Notice how the accurate explanation doesn’t refer to any purpose or goal. This kind of description is needed when talking about things like nature or people (at least, if you don’t believe in gods), though teleological explanations can still be useful elsewhere.

Ethics and decision-making

Teleology is more helpful and impactful in ethics, or decision-making in general.

Aristotle was a big proponent of human teleology, seen in the concept of eudaimonia (flourishing). He believed that human flourishing was the goal or purpose of each person, and that we could all strive towards this “life well-lived” by living in moderation, according to various virtues.

Teleology is also often compared or confused with consequentialism, but they are not the same. If you were to take a business that specialises in home security, for example, a consequentialist would tell you to look at the consequences of your service to see if it is effective and good. Sometimes, though, it will be hard to tell if the outcome (e.g., fewer break-ins or attempted break-ins) can be attributed to your business and not other factors, like changes in laws, policing, homelessness, etc., or you might not yet have any outcomes to analyse.

Instead, teleological approaches to business decision-making would have you focus on the purpose of your service i.e., to prevent home intrusion and ensure security.

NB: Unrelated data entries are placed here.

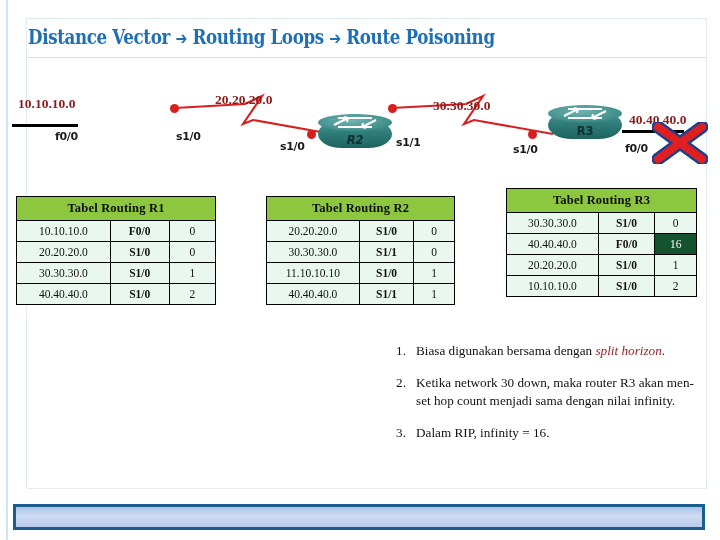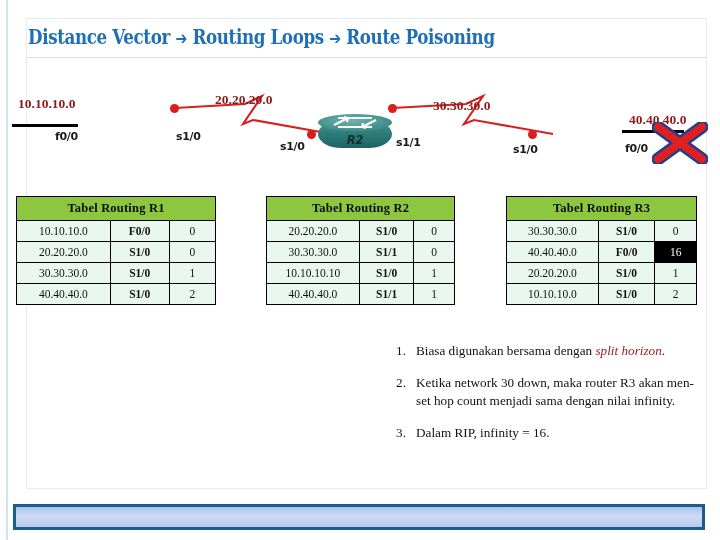--- a/index.html
+++ b/index.html
@@ -82,21 +82,21 @@
     text-align:center;
     padding:2px 3px;
     height:16px;
   }
   .rtable th{
     background:#8dc63f;
     font-size:12.5px;font-weight:bold;color:#0d0d0d;
     height:19px;letter-spacing:0.2px;
   }
   .rtable td.iface{font-weight:bold;}
-  .rtable td.hl{background:#000000;color:#ffffff;font-weight:normal;}
+  .rtable td.hl{background:#14532d;color:#ffffff;font-weight:normal;}
 
   
   #callout{
     position:absolute;left:14px;top:382px;width:296px;
     border:1.3px solid #000;background:#ffffff;
     font-family:"Liberation Serif",serif;font-size:12.8px;color:#111;
     padding:6px 7px;line-height:1.42;
   }
   #callout i{color:#9b2020;font-style:italic;}
 
@@ -153,20 +153,31 @@
       <div class="top"></div>
       <svg width="46" height="15" viewBox="0 0 46 15">
         <path d="M2,10 L16,3 M16,3 L12,2 M16,3 L15,7" stroke="#ffffff" stroke-width="2" fill="none"></path>
         <path d="M44,5 L30,12 M30,12 L34,13 M30,12 L31,8" stroke="#ffffff" stroke-width="2" fill="none"></path>
         <path d="M6,3 L40,3" stroke="#ffffff" stroke-width="2" fill="none"></path>
         <path d="M6,12 L40,12" stroke="#ffffff" stroke-width="2" fill="none"></path>
       </svg>
       <div class="name">R2</div>
     </div>
 
+    <div class="rtr" style="left:548px;top:45px;">
+      <div class="body"></div>
+      <div class="top"></div>
+      <svg width="46" height="15" viewBox="0 0 46 15">
+        <path d="M2,10 L16,3 M16,3 L12,2 M16,3 L15,7" stroke="#ffffff" stroke-width="2" fill="none"></path>
+        <path d="M44,5 L30,12 M30,12 L34,13 M30,12 L31,8" stroke="#ffffff" stroke-width="2" fill="none"></path>
+        <path d="M6,3 L40,3" stroke="#ffffff" stroke-width="2" fill="none"></path>
+        <path d="M6,12 L40,12" stroke="#ffffff" stroke-width="2" fill="none"></path>
+      </svg>
+      <div class="name">R3</div>
+    </div>
 
     <div class="dot" style="left:170px;top:44px;"></div>
     <div class="dot" style="left:307px;top:70px;"></div>
     <div class="dot" style="left:388px;top:44px;"></div>
     <div class="dot" style="left:528px;top:70px;"></div>
 
     <div class="net-label" style="left:18px;top:36px;">10.10.10.0</div>
     <div class="net-label" style="left:215px;top:32px;">20.20.20.0</div>
     <div class="net-label" style="left:433px;top:38px;">30.30.30.0</div>
     <div class="net-label" style="left:629px;top:52px;">40.40.40.0</div>
@@ -225,33 +236,33 @@
         <td style="width:93px">20.20.20.0</td>
         <td class="iface" style="width:54px">S1/0</td>
         <td style="width:40px">0</td>
       </tr>
       <tr>
         <td>30.30.30.0</td>
         <td class="iface">S1/1</td>
         <td>0</td>
       </tr>
       <tr>
-        <td>10.10.10.10</td>
+        <td>11.10.10.10</td>
         <td class="iface">S1/0</td>
         <td>1</td>
       </tr>
       <tr>
         <td>40.40.40.0</td>
         <td class="iface">S1/1</td>
         <td>1</td>
       </tr>
     </tbody>
   </table>
 
-  <table class="rtable" style="left:506px;top:196px;width:191px;">
+  <table class="rtable" style="left:506px;top:188px;width:191px;">
     <thead>
       <tr>
         <th colspan="3">Tabel Routing R3</th>
       </tr>
     </thead>
     <tbody>
       <tr>
         <td style="width:93px">30.30.30.0</td>
         <td class="iface" style="width:56px">S1/0</td>
         <td style="width:40px">0</td>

With that in mind, you could construct your services to meet these goals in a variety of ways, keeping this purpose in mind when making hiring decisions, planning redundancies, etc., and be confident that your service would fulfil its purpose well (even if it is never needed!).

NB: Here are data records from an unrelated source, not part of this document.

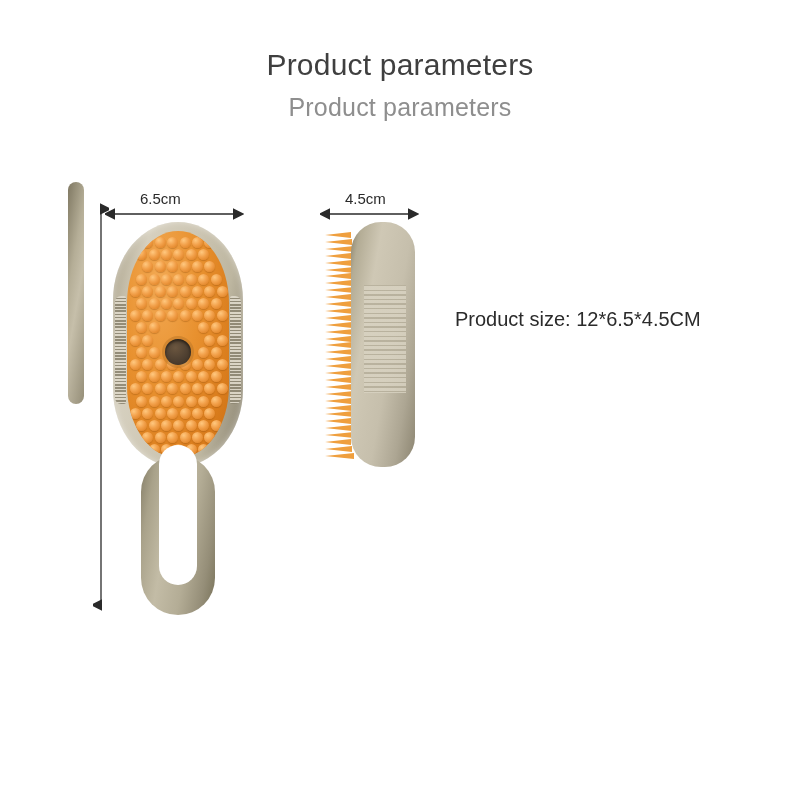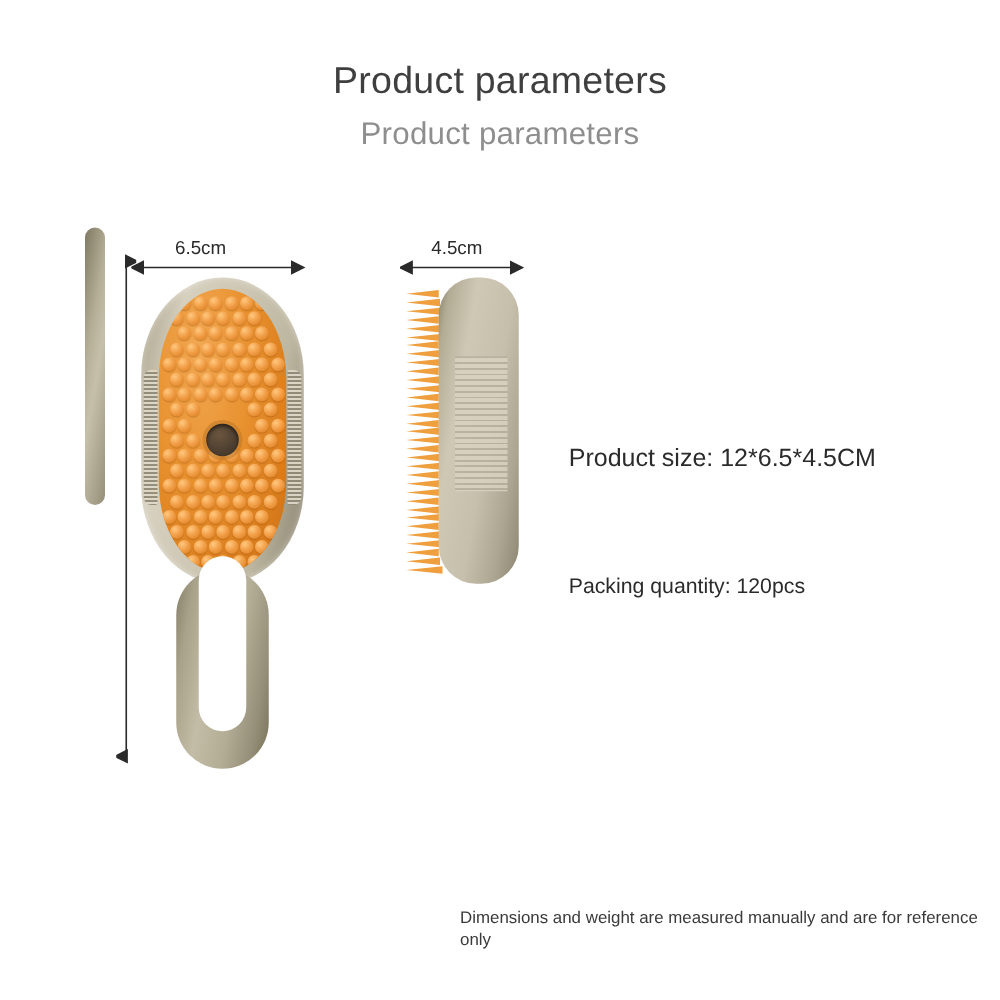--- a/index.html
+++ b/index.html
@@ -60,21 +60,21 @@
   .dim-arrow {
     position: absolute;
   }
 
   
   .spec {
     position: absolute;
     color: #2b2b2b;
     white-space: nowrap;
   }
-  .spec-1 { left: 455px; top: 308px; font-size: 20px; margin-top: 48px; }
+  .spec-1 { left: 455px; top: 308px; font-size: 20px; }
   .spec-2 { left: 455px; top: 382px; font-size: 20px; }
   .spec-3 { left: 455px; top: 459px; font-size: 17px; }
 
   .footnote {
     position: absolute;
     left: 368px;
     top: 725px;
     width: 420px;
     font-size: 13.5px;
     line-height: 1.35;
@@ -427,17 +427,15 @@
         <div class="bristle" style="top: 213.9px; left: 0px; border-right-width: 27.6px;"></div>
         <div class="bristle" style="top: 220.8px; left: 0px; border-right-width: 29.2px;"></div>
       </div>
     <div class="side-body">
       <div class="side-ribs"></div>
     </div>
   </div>
   <div class="side-handle"></div>
 
   <div class="spec spec-1">Product size: 12*6.5*4.5CM</div>
-  <div class="spec spec-3">Packing quantity: 120pcs</div>
-
-  <div class="footnote">Dimensions and weight are measured manually and are for reference only</div>
+
 
 </div>
 
 </body></html>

But how do we decide what a good purpose is?

Simply using a teleological lens doesn’t make us ethical. If we’re trying to be ethical, we want to make sure that our purpose itself is good. One option to do this is to find a purpose that is intrinsically good – things like justice, security, health and happiness, rather than things that are a means to an end, like profit or personal gain.

This viewpoint needn’t only apply to business. In trying to be better, more ethical people, we can employ these same teleological views and principles to inform our own decisions and actions. Rather than thinking about the consequences of our actions, we can instead think about what purpose we’re trying to achieve, and then form our decisions based on whether they align with that purpose.